Abstract

Objective: In this article we study the approximation to thermal turbulence from a strictly numerical point of view, without the use of any physical model. The main goal is to analyze the behavior of our numerical method in the large eddy simulation (LES) of thermally coupled turbulent flows at low Mach number.

Methods: Our numerical method is a stabilized finite element approximation based on the variational multiscale method, in which a decomposition of the approximating space into a coarse scale resolvable part and a fine scale subgrid part is performed. Modeling the subscale and taking its effect on the coarse scale problem into account results in a stable formulation. The quality of the final approximation (accuracy, efficiency as LES model) depends on the particular subscale model. The distinctive features of our approach are to consider the subscales as transient and to keep the scale splitting in all the nonlinear terms. Another important contribution of this work is the extension of the orthogonal subgrid scale method widely tested for incompressible flows to variable density flows, using a density-weighted ${\displaystyle L^{2}}$ product to define the orthogonality of the subscales and the finite element spaces.

• **What needs to be done**
Copy out the abstract on thermal turbulence simulation in full, word for word. These rows come from a separate source, not from the abstract.

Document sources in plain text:
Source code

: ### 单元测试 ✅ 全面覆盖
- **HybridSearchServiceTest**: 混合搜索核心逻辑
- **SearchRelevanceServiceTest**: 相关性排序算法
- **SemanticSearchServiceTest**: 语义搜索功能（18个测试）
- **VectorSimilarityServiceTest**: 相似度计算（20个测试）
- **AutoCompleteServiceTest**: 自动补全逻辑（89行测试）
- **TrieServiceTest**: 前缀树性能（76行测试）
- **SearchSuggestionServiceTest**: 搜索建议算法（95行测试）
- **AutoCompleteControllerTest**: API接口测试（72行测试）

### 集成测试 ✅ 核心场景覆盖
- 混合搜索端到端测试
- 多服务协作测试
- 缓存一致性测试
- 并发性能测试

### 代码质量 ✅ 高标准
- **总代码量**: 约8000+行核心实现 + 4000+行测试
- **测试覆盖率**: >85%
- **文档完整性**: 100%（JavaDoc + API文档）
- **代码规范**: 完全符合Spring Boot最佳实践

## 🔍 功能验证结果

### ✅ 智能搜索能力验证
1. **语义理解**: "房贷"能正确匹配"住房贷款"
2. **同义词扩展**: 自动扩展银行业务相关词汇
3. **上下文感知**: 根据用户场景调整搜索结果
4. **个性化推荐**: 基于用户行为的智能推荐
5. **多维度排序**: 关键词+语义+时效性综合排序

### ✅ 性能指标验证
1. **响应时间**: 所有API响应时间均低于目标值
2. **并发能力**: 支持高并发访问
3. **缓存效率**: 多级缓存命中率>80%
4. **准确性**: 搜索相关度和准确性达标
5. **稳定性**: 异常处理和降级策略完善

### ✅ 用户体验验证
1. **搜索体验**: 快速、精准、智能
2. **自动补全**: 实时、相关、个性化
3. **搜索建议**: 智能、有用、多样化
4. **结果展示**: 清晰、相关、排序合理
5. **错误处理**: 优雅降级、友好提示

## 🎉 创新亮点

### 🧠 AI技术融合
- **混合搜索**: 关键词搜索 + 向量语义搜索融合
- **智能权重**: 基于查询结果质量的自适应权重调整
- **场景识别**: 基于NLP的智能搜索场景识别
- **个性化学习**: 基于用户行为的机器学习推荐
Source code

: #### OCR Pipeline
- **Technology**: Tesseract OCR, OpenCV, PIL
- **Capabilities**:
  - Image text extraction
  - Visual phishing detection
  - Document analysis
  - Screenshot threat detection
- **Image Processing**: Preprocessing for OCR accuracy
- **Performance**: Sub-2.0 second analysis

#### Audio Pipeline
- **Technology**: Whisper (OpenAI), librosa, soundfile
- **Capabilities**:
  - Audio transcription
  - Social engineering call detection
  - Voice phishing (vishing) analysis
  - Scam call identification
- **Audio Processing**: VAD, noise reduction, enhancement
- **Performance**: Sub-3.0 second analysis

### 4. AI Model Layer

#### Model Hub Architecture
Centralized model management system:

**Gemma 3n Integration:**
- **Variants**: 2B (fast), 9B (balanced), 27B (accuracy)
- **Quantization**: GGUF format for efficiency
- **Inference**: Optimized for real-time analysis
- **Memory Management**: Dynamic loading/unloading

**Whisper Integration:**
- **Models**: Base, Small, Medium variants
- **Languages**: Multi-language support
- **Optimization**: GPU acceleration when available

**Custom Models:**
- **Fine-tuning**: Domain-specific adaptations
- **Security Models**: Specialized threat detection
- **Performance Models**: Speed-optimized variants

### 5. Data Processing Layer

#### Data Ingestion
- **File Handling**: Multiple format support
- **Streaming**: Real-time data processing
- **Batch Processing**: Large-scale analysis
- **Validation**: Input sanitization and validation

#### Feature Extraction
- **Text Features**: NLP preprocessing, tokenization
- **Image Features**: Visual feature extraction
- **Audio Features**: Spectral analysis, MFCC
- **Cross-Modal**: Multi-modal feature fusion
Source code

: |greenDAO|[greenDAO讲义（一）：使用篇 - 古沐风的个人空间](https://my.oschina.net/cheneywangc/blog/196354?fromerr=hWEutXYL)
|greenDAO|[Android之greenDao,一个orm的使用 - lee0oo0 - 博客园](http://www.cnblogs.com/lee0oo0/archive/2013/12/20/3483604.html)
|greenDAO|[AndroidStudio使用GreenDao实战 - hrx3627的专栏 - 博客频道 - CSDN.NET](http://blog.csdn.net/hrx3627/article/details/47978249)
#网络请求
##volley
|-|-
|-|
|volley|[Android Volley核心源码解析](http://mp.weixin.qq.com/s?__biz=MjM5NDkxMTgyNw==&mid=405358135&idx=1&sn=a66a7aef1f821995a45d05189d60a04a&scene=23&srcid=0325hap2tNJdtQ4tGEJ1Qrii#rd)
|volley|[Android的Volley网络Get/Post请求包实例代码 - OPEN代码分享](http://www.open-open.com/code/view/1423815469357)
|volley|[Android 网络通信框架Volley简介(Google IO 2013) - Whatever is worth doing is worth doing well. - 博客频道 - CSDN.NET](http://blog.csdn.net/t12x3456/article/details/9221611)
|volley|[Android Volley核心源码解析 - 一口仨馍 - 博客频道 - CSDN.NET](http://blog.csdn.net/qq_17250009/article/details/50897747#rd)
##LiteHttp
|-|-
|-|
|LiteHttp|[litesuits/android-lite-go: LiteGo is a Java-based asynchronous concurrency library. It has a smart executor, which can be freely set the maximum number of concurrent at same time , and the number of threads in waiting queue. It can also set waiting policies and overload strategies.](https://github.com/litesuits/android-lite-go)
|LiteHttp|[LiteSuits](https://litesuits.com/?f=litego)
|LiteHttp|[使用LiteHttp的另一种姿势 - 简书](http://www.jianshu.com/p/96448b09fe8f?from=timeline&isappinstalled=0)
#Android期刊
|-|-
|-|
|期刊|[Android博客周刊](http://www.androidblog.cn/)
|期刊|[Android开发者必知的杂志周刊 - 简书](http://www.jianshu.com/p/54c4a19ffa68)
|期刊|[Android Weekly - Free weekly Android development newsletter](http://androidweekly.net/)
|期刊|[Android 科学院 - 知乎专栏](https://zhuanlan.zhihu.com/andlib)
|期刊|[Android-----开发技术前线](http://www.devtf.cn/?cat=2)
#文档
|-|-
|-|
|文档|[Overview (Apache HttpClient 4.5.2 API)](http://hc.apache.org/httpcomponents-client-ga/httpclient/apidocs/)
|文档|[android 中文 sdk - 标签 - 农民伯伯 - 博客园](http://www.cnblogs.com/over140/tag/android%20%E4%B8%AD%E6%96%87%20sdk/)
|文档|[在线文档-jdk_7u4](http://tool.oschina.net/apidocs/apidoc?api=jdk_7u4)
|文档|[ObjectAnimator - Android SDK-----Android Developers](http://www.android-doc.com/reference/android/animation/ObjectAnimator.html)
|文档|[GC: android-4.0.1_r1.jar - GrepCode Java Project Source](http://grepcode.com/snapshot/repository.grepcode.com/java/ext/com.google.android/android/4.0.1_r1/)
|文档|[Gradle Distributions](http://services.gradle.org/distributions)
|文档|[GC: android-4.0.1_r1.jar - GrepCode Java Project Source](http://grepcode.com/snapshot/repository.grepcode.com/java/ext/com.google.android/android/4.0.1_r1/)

• **Exercise answer**
Abstract

Objective: In this article we study the approximation to thermal turbulence from a strictly numerical point of view, without the use of any physical model. The main goal is to analyze the behavior of our numerical method in the large eddy simulation (LES) of thermally coupled turbulent flows at low Mach number.

Methods: Our numerical method is a stabilized finite element approximation based on the variational multiscale method, in which a decomposition of the approximating space into a coarse scale resolvable part and a fine scale subgrid part is performed. Modeling the subscale and taking its effect on the coarse scale problem into account results in a stable formulation. The quality of the final approximation (accuracy, efficiency as LES model) depends on the particular subscale model. The distinctive features of our approach are to consider the subscales as transient and to keep the scale splitting in all the nonlinear terms. Another important contribution of this work is the extension of the orthogonal subgrid scale method widely tested for incompressible flows to variable density flows, using a density-weighted ${\displaystyle L^{2}}$ product to define the orthogonality of the subscales and the finite element spaces.